$f$-GAIL: Learning $f$-Divergence for Generative Adversarial Imitation Learning
This work addresses the challenge of improving imitation learning efficiency and performance for robotics and control applications, though it is incremental as it builds on existing GAIL frameworks.
The paper tackles the problem of selecting an appropriate divergence measure for imitation learning by proposing $f$-GAIL, which automatically learns an $f$-divergence from expert demonstrations, resulting in better policies with higher data efficiency across six physics-based control tasks.

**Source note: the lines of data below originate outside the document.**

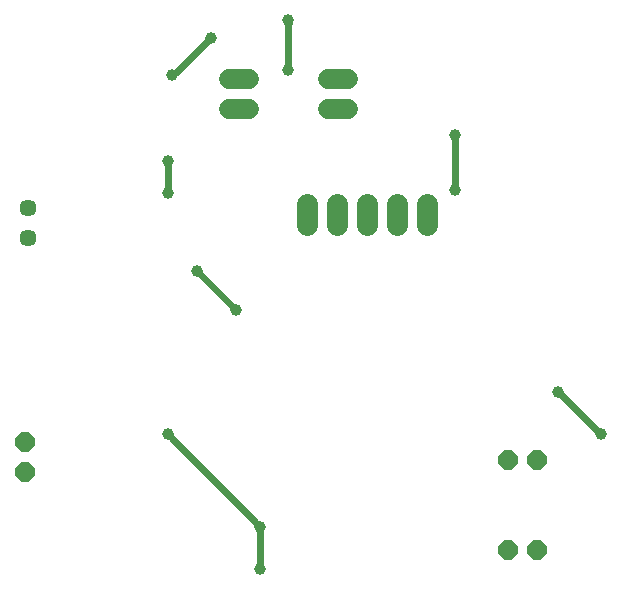
<source format=gbr>
G04 EAGLE Gerber RS-274X export*
G75*
%MOMM*%
%FSLAX34Y34*%
%LPD*%
%INTop Copper*%
%IPPOS*%
%AMOC8*
5,1,8,0,0,1.08239X$1,22.5*%
G01*
%ADD10C,1.452800*%
%ADD11P,1.759533X8X292.500000*%
%ADD12P,1.759533X8X112.500000*%
%ADD13C,1.727200*%
%ADD14C,1.812800*%
%ADD15C,1.006400*%
%ADD16C,0.600000*%


D10*
X55500Y323600D03*
X55500Y298600D03*
D11*
X52900Y125900D03*
X52900Y100500D03*
D12*
X486000Y33900D03*
X486000Y110100D03*
D11*
X462000Y110100D03*
X462000Y33900D03*
D13*
X242636Y432700D02*
X225364Y432700D01*
X225364Y407300D02*
X242636Y407300D01*
X309364Y407300D02*
X326636Y407300D01*
X326636Y432700D02*
X309364Y432700D01*
D14*
X392800Y327064D02*
X392800Y308936D01*
X367400Y308936D02*
X367400Y327064D01*
X342000Y327064D02*
X342000Y308936D01*
X316600Y308936D02*
X316600Y327064D01*
X291200Y327064D02*
X291200Y308936D01*
D15*
X417100Y385300D03*
D16*
X417100Y339100D01*
X417000Y339000D01*
D15*
X417000Y339000D03*
X231000Y237000D03*
D16*
X198000Y270000D01*
D15*
X198000Y270000D03*
X173500Y363300D03*
D16*
X173500Y336500D01*
X174000Y336000D01*
D15*
X174000Y336000D03*
X174000Y132000D03*
D16*
X252000Y54000D01*
D15*
X252000Y54000D03*
X252000Y18000D03*
D16*
X252000Y54000D01*
D15*
X210000Y468000D03*
D16*
X178400Y436400D01*
X177000Y436400D01*
D15*
X177000Y436400D03*
X540000Y132000D03*
D16*
X504000Y168000D01*
D15*
X504000Y168000D03*
X275700Y440600D03*
D16*
X275700Y479700D01*
X276000Y480000D01*
X276000Y482500D01*
X275500Y483000D01*
D15*
X275500Y483000D03*
M02*

</source>
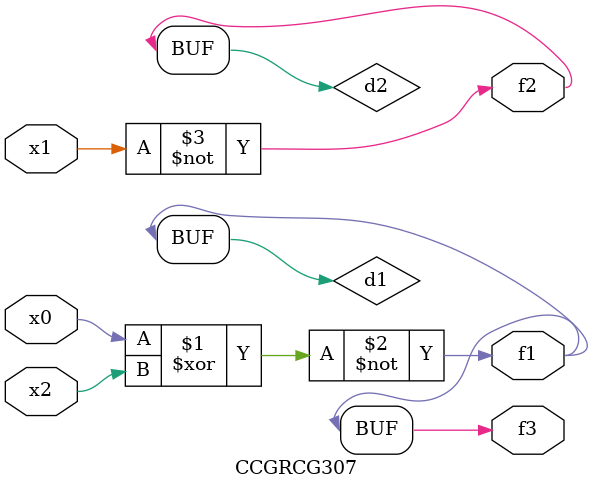
<source format=v>
module CCGRCG307(
	input x0, x1, x2,
	output f1, f2, f3
);

	wire d1, d2, d3;

	xnor (d1, x0, x2);
	nand (d2, x1);
	nor (d3, x1, x2);
	assign f1 = d1;
	assign f2 = d2;
	assign f3 = d1;
endmodule

</source>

Imitation learning (IL) aims to learn a policy from expert demonstrations that minimizes the discrepancy between the learner and expert behaviors. Various imitation learning algorithms have been proposed with different pre-determined divergences to quantify the discrepancy. This naturally gives rise to the following question: Given a set of expert demonstrations, which divergence can recover the expert policy more accurately with higher data efficiency? In this work, we propose $f$-GAIL, a new generative adversarial imitation learning (GAIL) model, that automatically learns a discrepancy measure from the $f$-divergence family as well as a policy capable of producing expert-like behaviors. Compared with IL baselines with various predefined divergence measures, $f$-GAIL learns better policies with higher data efficiency in six physics-based control tasks.